Saturday, October 02, 2010

sweet home

Over the weekend I moved, of all things. We’d been looking at places, weighing the merits of a three-bedroom, a two-bedroom, or two one-bedrooms--being in a triad complicates housing, among other things--before deciding on the last option, but the move was still an almost complete surprise. We filled out an application for a one-bedroom in a designated low-income complex, which turns out to be an incredibly complicated process, and it took a week to get all the paperwork—proving our residency, ability to pay rent, income, job status, etc.—sufficiently completed. Eventually, however, we were declared officially poor (we're half a yuppie, my boyfriend says) and on Friday we were finally approved; because of my work schedule, we decided against all common sense to move on Monday.

Whew, is all I have to say. I feel like I haven’t sat still in days, between work and moving and cleaning the old place and being in the very baby beginning stages of setting up the new apartment. But even though this apartment is still overrun with full boxes and empty bookshelves (Don’t even freaking ask me how many boxes of books we had. A LOT) and my spices are all buried beneath some blankets in the giant box that nearly killed me getting up the stairs, I’m already ridiculously happier than I was. I think this apartment will be an excellent argument for space’s impact on mental health.
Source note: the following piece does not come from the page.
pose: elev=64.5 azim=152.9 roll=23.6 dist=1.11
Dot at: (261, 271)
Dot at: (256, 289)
I wrote a few months ago about how my apartment, my old apartment, had gone rather suddenly from being just a space I lived in to being a home. Well, shortly after that it went from being a home to being something else entirely. My space, while perfect for one inhabitant, proved to be entirely too small for two cohabitants (two and a half, really, since my girlfriend was visiting for about half of every week), two cats, and more books than you can shake a stick at. The apartment went from cozy to claustrophobic, and my insomnia and the lack of a second room to flee to led to me spending many, many nights quelling my restlessness in the bathroom, writing with my back braced against the tub. It made me so sad, watching a place I loved become something akin to prison, someplace that made me itch to leave almost as soon as I entered. People would laugh when I told them I’d spent the wee hours hanging out in my own bathroom, but really it made me deeply sorrowful and more than a little crazy-feeling. If you aren’t home when you’re home, what’s left?

Here, even with the boxes, there is already space. It’s been so long since I’ve lived somewhere with, for instance, a hallway. There are three closets. I set up the bones of my kitchen tonight and my god, I choked up: a full-sized, brand-new stove and refrigerator greeted me when we got here, and there’s even room for a bookshelf. My cookbooks are finally home as well, it seems. It’s almost alarming, the space. A coffee table, really? I am so in love with the idea of what this can become for me, geographically and creatively, that I can barely wait. I hope to be writing at my desk in the living room soon instead of the bathroom; I hope to drink coffee on the couch in the morning and write my goddamn heart out. The worst part about losing my sense of home was that I couldn’t write a word. I hope the drought is over, or at least beginning to be over.

But here’s to new homes, to sharing space with loved ones while preserving your own life, to being happy where you are. Loving where I am makes me want to love the whole damn world, and having a home makes all the difference. I think I’ll love it here.